Albertson's decided to do more with this two-format expertise than simply put pharmacies in food stores or food aisles in drug stores, Stablein explained.
"Our ambition is to be the best food store and the best drug store, which is something quite different from being the best food-and-drug store," he said.
Albertson's goal, he noted, is to get pharmacy customers into a drug store under the same roof as a supermarket. Those customers spend an average of $330 annually on prescriptions, he added, and of their total drug store purchase, 29% comes from nonprescription, front-end products.

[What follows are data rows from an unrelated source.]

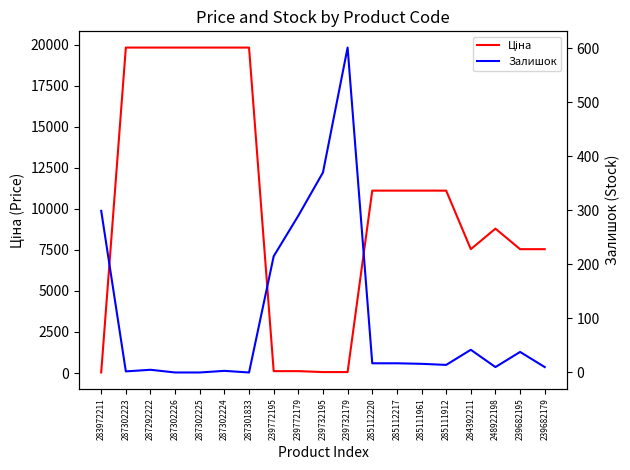

What is the difference between the second highest and minimum values in the Залишок series?

370.0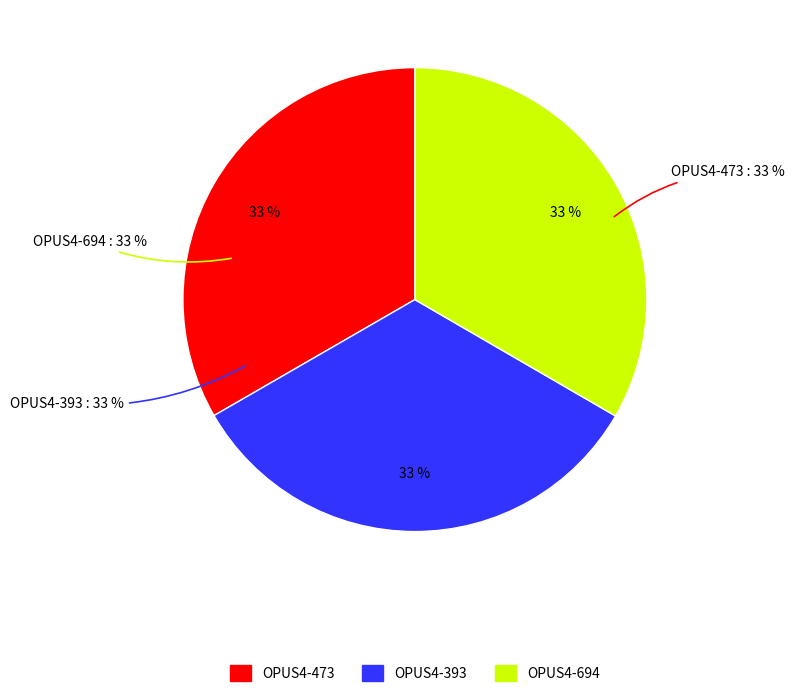

Rank the categories by value from highest to lowest.

OPUS4-694, OPUS4-473, OPUS4-393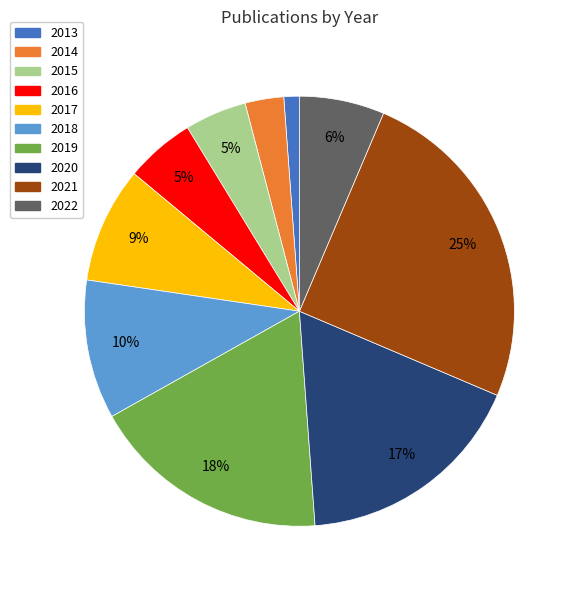

To the nearest percent, what percentage of the pie is 2019?

18%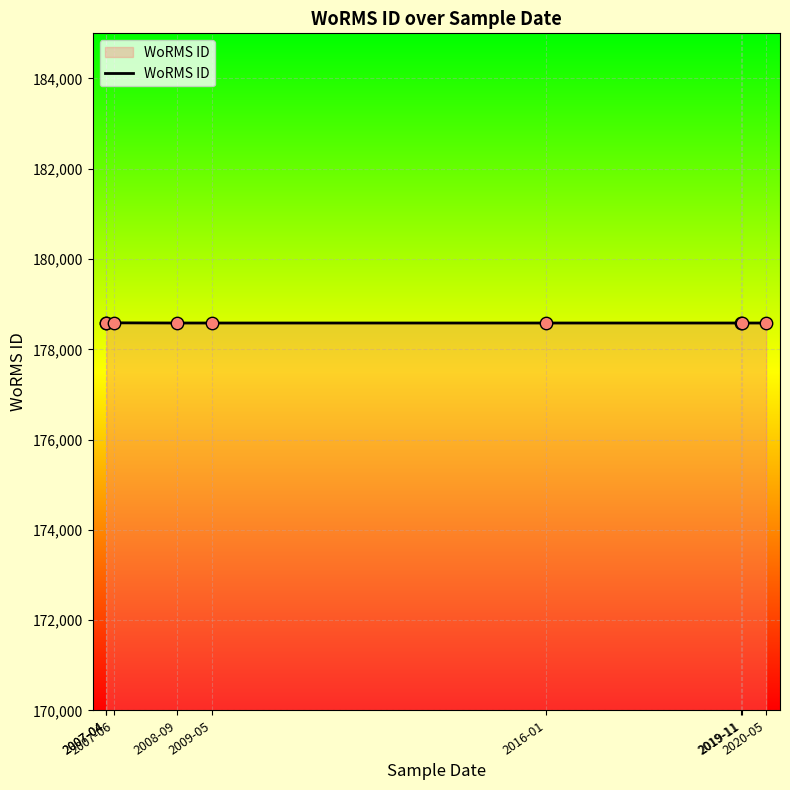

Between 2019-11 and 2007-04, which is larger?

2019-11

"In the mature, dual-branded combo market, [drug store customers make] 29% incremental purchases outside pharmacy; purchases are strongly weighted to food as well as the health and beauty care categories," Stablein said.
He noted that these pharmacy sales are not just cannibalizing Albertson's other drug stores. "Our customers in a mature market will shop both the dual-branded combos and the stand-alone drug stores," Stablein said.
The dual-branded option also gives Albertson's the ability to expand its drug store presence quickly in a market where it already has supermarkets. "We can convert 10 existing supermarkets to the dual-branded format for less money than the development of a single, solo drug store," he said.
While the concept is simple, the execution has not been a no-brainer, according to Stablein. "I was very involved in the Chicago market several years ago when we first brought the food and drug sides of our business together under common management and operating structure," he recalled. "When we did that, we made mistakes.
"In fact, some of the mistakes had the risk of compromising the independent brand equity of those two powerful brands. It took us years to perfect the model in that market place.
"The beautiful thing is that we're in the position to cut that learning curve as we extend [the format] to other markets."
The extension began in fourth-quarter 2001, with the introduction of the format in Reno, Nev., and Tucson, Ariz. Earlier this year, the first combo stores opened in Omaha, Neb., and more are scheduled to open soon in Phoenix.
Andrew Wolf, equity analyst, BB&T Capital, Richmond, Va., told SN "the odds are high" that one of the next places where the company is likely to roll out the format is Southern California.
"They have to defend Savon [Albertson's California drug store brand] against Walgreens, which is about to enter the Southern California market," he said. "With the dual-branded format, Albertson's can play defense and offense simultaneously."